* [Passage]:
··········

Time will tell how good it is, I went for darkbeater cameras as well. Should be here tomorrow & hopefully up by the end of the day as it's just replacing my Swann kit.


----------



## Mark R5 (May 21, 2013)

I've this week had some CCTV cameras installed. I went with the Hikvision on the strength of the review on here. 

Boy am I glad I did. They've been installed 4 days and this evening they picked up next door having his children and grandchildren visiting. 

No issues with that. What I do take issue with is the grandchildren (aged 10-12) playing football and kicking it against the RS. Then as if that wasn't quite good enough for them, they decided it'd be a great idea to take their bikes for a ride. 

Again, no gripe with that. But what I will not tolerate is them riding and squeezing them between theirs and my car. The mother shepherded them by, but in doing so leaned all over the RS and slid down the side as the kids went past. There is ample room for them to simply go the other side of their car rather than trying to squeeze through. 

I work damned hard for what I get in life and to say I was raging is an under statement. Their father is a fellow police officer so in my humble opinion should know better. 

I'm going to pop round when I wake up and will have hopefully calmed down a tad before knocking on.


----------



## mr2nut123 (Feb 10, 2019)

Foscams are brilliant. Always been super reliable and good quality.


----------

··········

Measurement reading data

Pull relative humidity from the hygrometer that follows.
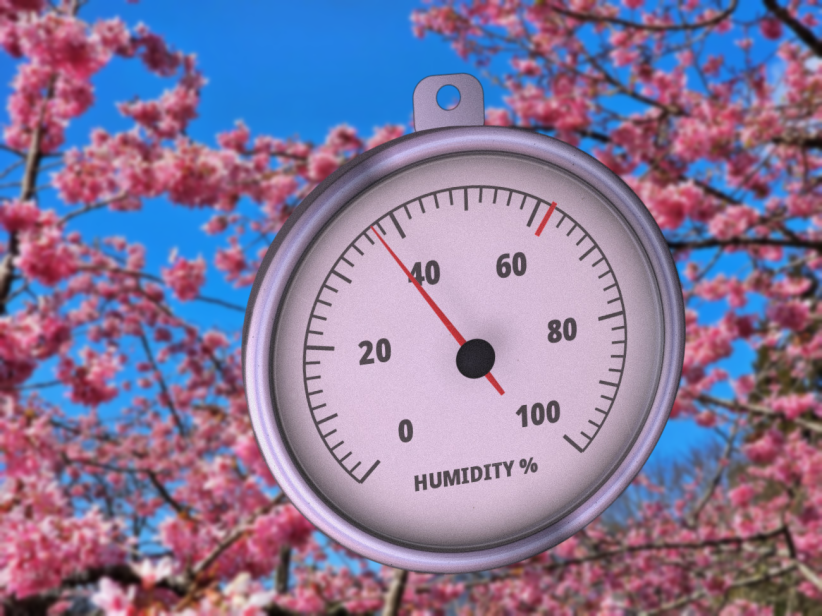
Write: 37 %
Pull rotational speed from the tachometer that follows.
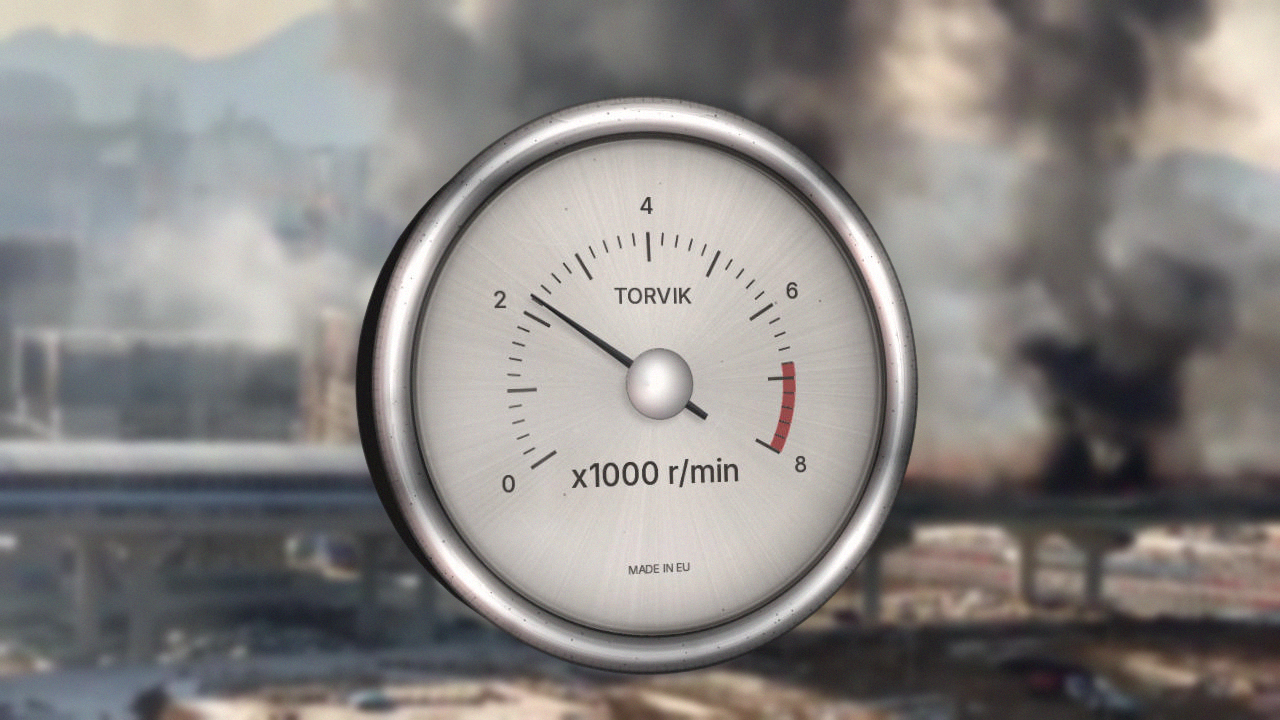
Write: 2200 rpm
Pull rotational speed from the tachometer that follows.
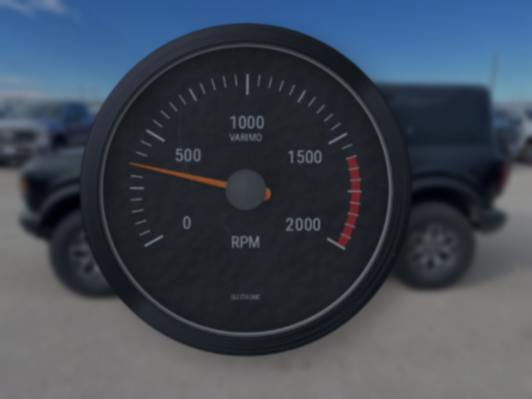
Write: 350 rpm
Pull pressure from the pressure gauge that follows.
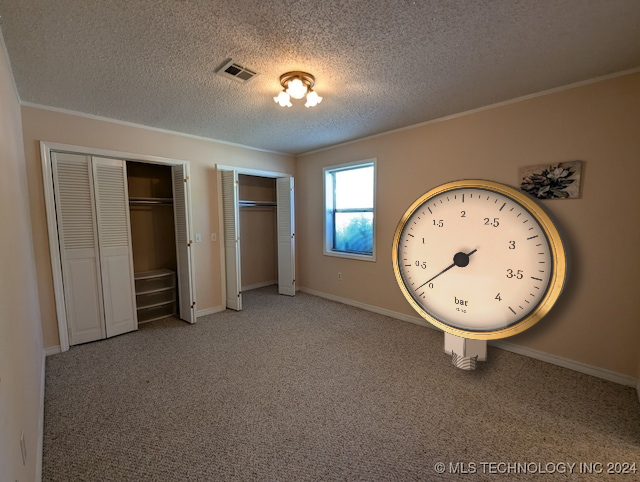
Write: 0.1 bar
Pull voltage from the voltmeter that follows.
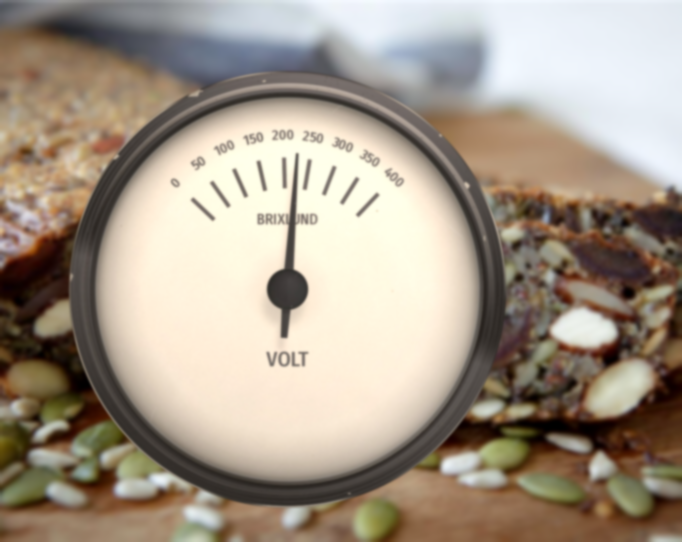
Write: 225 V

··········

* [What the task asks]: Copy out the whole forum thread on home CCTV cameras above, word for word.

* [Answer for this exercise]:
Time will tell how good it is, I went for darkbeater cameras as well. Should be here tomorrow & hopefully up by the end of the day as it's just replacing my Swann kit.


----------



## Mark R5 (May 21, 2013)

I've this week had some CCTV cameras installed. I went with the Hikvision on the strength of the review on here. 

Boy am I glad I did. They've been installed 4 days and this evening they picked up next door having his children and grandchildren visiting. 

No issues with that. What I do take issue with is the grandchildren (aged 10-12) playing football and kicking it against the RS. Then as if that wasn't quite good enough for them, they decided it'd be a great idea to take their bikes for a ride. 

Again, no gripe with that. But what I will not tolerate is them riding and squeezing them between theirs and my car. The mother shepherded them by, but in doing so leaned all over the RS and slid down the side as the kids went past. There is ample room for them to simply go the other side of their car rather than trying to squeeze through. 

I work damned hard for what I get in life and to say I was raging is an under statement. Their father is a fellow police officer so in my humble opinion should know better. 

I'm going to pop round when I wake up and will have hopefully calmed down a tad before knocking on.


----------



## mr2nut123 (Feb 10, 2019)

Foscams are brilliant. Always been super reliable and good quality.


----------